While the proposed model demonstrates strong performance and reliable uncertainty estimation, several limitations should be acknowledged. First, the model was trained and evaluated solely on the PhysioNet 2017 Challenge dataset. Although this dataset is widely used and clinically relevant, the generalizability of our approach to other ECG datasets or real-world clinical environments remains unverified. Second, the current model operates on single-lead ECG signals, which may restrict its applicability in multi-lead clinical settings where richer diagnostic information is available. Third, although Subjective Logic provides an interpretable uncertainty measure, the clinical utility of uncertainty-guided triage has not been prospectively validated with human experts. Future work should explore external validation, integration with multi-lead ECGs, and prospective clinical evaluation to establish broader applicability and real-world effectiveness.

6. Conclusions

In this paper, we present a deep learning model for the reliable interpretation of ECG signals. The model leverages shortcut connections to construct a sufficiently deep network capable of extracting comprehensive and high-level features. Instead of the conventional softmax function—which is prone to overconfidence and poses risks in clinical applications—we employ the Dirichlet distribution to estimate class probabilities as predictive confidence. Additionally, the model incorporates Subjective Logic to explicitly quantify overall uncertainty, thereby enabling dynamic triage decisions aligned with clinical protocols.
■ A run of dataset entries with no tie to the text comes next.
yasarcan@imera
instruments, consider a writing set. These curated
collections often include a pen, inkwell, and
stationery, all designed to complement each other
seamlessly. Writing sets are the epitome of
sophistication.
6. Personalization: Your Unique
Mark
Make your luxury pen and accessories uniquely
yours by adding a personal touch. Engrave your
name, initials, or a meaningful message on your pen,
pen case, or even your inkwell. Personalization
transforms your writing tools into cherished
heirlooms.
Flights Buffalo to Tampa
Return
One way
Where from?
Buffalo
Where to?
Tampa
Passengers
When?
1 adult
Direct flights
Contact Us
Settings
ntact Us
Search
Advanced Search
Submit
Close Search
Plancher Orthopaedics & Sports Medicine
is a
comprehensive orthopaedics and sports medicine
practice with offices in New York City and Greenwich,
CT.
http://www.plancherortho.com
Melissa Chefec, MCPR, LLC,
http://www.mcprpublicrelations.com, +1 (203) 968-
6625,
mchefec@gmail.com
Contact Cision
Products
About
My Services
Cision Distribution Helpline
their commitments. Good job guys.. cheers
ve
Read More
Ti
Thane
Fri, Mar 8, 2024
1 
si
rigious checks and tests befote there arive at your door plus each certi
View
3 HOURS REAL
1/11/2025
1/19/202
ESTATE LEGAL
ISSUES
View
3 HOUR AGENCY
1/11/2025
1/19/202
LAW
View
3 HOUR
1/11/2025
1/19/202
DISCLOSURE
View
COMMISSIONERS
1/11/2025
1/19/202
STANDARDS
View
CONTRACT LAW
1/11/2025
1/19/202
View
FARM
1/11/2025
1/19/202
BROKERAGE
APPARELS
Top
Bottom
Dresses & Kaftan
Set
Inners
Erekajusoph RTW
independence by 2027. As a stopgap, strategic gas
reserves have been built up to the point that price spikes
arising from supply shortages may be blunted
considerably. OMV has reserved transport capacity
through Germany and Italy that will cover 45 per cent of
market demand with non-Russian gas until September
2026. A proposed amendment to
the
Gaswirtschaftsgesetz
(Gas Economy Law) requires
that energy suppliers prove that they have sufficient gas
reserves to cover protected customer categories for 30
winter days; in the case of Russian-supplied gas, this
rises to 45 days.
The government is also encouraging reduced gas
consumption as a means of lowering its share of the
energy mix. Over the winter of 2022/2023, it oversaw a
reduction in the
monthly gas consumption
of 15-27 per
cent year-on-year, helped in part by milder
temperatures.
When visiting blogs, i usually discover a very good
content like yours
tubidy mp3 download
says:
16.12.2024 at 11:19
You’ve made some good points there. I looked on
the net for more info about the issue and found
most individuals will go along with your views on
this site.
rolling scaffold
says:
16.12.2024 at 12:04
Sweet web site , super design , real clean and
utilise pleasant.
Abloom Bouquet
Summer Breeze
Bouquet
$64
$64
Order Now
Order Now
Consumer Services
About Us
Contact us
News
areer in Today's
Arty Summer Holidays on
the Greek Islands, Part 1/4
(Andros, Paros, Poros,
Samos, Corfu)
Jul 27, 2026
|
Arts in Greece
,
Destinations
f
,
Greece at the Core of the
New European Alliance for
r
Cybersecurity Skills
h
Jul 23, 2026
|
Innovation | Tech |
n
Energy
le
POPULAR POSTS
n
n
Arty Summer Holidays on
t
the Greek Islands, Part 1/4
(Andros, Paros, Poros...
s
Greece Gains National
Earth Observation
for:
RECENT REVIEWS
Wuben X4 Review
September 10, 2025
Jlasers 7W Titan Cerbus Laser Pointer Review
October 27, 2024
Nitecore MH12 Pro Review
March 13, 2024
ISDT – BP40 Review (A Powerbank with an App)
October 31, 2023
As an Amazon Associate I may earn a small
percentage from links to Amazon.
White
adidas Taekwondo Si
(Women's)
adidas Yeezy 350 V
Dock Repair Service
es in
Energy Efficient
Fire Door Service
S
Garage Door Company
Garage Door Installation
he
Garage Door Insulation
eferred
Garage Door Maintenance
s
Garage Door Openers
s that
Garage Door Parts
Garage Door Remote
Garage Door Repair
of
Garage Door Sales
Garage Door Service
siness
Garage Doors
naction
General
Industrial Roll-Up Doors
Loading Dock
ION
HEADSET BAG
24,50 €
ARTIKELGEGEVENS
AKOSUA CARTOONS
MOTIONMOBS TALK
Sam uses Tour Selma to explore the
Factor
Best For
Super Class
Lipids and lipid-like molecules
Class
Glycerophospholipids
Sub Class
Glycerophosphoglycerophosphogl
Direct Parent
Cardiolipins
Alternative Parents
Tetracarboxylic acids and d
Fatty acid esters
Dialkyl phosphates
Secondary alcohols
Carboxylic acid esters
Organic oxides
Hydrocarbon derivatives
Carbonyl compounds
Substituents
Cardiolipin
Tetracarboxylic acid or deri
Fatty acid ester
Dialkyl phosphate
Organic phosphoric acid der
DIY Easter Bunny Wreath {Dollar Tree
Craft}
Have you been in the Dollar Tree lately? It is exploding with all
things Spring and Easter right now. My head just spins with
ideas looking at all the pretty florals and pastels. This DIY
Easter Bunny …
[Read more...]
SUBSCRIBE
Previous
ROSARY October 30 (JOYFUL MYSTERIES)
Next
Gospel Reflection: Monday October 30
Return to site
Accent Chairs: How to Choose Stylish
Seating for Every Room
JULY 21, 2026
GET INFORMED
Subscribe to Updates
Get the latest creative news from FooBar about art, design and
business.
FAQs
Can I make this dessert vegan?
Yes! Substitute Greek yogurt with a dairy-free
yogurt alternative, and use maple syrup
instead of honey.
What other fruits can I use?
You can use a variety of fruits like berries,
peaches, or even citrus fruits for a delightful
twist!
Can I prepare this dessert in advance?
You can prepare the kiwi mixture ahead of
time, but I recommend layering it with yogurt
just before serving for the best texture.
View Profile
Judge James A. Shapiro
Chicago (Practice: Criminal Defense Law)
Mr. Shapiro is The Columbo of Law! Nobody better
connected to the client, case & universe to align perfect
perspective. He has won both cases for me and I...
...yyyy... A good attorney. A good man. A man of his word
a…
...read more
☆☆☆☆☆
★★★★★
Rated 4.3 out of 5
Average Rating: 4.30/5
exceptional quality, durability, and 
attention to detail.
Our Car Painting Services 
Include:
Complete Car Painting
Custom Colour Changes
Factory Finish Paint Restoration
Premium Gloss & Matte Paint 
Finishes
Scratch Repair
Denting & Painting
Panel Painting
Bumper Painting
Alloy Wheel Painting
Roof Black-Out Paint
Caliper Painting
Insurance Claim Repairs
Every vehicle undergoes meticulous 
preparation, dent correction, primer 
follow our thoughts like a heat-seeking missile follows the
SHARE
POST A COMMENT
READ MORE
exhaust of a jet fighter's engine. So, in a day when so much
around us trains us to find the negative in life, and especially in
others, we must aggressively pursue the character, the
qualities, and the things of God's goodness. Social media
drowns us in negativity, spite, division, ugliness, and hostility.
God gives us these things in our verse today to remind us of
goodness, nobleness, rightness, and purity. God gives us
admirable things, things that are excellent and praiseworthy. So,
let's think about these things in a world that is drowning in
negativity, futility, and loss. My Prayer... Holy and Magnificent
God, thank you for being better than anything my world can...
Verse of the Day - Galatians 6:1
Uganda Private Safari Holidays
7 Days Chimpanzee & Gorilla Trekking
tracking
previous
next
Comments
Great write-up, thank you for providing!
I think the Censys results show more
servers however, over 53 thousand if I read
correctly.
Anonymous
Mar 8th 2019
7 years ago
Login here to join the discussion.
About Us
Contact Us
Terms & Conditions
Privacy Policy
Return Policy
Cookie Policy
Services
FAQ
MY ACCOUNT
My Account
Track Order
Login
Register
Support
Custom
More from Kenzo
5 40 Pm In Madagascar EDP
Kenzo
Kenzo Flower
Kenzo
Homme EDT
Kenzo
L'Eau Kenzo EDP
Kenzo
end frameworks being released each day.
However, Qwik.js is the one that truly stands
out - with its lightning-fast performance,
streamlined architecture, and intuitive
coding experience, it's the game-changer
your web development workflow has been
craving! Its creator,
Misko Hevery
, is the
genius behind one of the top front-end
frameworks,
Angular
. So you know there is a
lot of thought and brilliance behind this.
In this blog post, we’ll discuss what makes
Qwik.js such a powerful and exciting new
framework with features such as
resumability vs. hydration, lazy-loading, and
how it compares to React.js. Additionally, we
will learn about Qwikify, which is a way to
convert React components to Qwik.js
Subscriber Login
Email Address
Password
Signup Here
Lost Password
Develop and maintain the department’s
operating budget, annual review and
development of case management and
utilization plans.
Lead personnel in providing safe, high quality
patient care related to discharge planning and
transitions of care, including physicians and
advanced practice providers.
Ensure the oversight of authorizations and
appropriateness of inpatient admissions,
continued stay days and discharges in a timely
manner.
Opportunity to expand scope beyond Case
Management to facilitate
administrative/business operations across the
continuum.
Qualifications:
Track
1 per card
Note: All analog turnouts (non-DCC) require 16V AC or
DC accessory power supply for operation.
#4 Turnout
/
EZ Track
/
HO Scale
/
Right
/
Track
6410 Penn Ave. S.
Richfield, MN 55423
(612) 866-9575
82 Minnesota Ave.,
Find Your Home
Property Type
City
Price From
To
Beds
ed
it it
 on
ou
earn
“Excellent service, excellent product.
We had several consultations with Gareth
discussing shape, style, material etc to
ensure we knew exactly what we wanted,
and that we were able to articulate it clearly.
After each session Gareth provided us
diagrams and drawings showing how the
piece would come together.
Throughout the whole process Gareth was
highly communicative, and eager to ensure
Evaluated on the PhysioNet Challenge 2017 dataset, the model outperformed baselines on 3 of 4 classification metrics and reduced overconfidence to just 0.59%, compared to baseline models ranging from 12% to 22%. By decreasing the uncertainty threshold to reject low-confidence predictions, the model’s performance improved monotonically, achieving 93.59% accuracy, 93.22% F1, 89.17% PR-AUC, and 95.10% ROC-AUC at the optimal threshold $u=0.1$. These results underscore the model’s clinical relevance, bridging algorithmic reliability with trustworthiness—particularly crucial in time-sensitive settings where overconfidence can lead to misdiagnosis.